Find the string "Ureaplasma" in the data, then copy every line where it is found.

◆ ◆ ◆

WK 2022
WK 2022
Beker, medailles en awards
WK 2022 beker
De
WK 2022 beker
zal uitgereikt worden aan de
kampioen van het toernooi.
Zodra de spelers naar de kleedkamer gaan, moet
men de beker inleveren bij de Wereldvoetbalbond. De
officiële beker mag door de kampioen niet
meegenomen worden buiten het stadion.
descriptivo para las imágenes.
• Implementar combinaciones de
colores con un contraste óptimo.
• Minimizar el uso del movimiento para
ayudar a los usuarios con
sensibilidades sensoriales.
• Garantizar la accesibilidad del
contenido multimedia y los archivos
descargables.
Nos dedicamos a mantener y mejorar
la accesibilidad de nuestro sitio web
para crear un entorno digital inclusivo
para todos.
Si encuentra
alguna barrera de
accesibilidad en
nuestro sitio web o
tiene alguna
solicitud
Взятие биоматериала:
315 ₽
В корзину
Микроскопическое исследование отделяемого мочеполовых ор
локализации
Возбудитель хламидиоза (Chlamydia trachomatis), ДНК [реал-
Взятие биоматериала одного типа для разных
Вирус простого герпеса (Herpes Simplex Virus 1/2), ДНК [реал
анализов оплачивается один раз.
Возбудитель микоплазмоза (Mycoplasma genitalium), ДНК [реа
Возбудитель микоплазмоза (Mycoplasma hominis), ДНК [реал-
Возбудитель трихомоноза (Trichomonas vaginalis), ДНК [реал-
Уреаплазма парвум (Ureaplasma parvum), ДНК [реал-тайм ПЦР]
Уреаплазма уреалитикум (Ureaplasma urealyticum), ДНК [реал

◆ ◆ ◆

Exercise solution –
Уреаплазма парвум (Ureaplasma parvum), ДНК [реал-тайм ПЦР]
Уреаплазма уреалитикум (Ureaplasma urealyticum), ДНК [реал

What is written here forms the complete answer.